### Task description
Find each line below containing the word "flex" and copy it.

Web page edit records
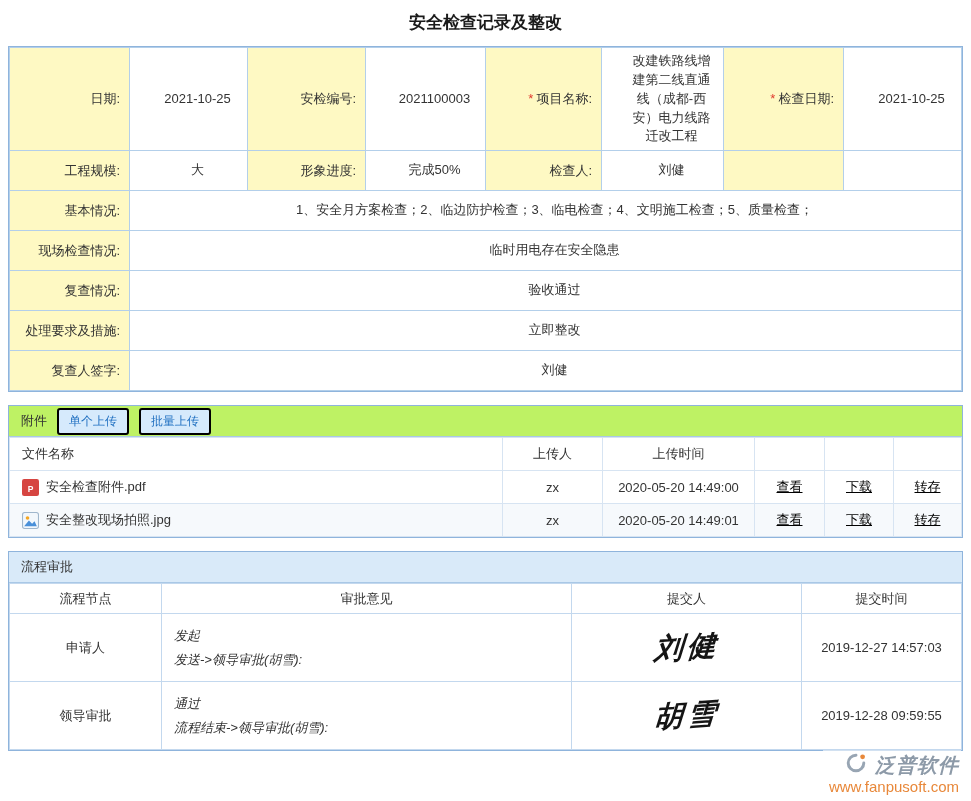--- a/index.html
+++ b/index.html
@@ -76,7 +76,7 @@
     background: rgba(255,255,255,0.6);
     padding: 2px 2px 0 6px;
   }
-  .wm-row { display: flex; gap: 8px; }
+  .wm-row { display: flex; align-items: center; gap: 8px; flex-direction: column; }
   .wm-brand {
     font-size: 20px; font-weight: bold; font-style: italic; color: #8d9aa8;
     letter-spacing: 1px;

### Finished exercise
-  .wm-row { display: flex; gap: 8px; }
+  .wm-row { display: flex; align-items: center; gap: 8px; flex-direction: column; }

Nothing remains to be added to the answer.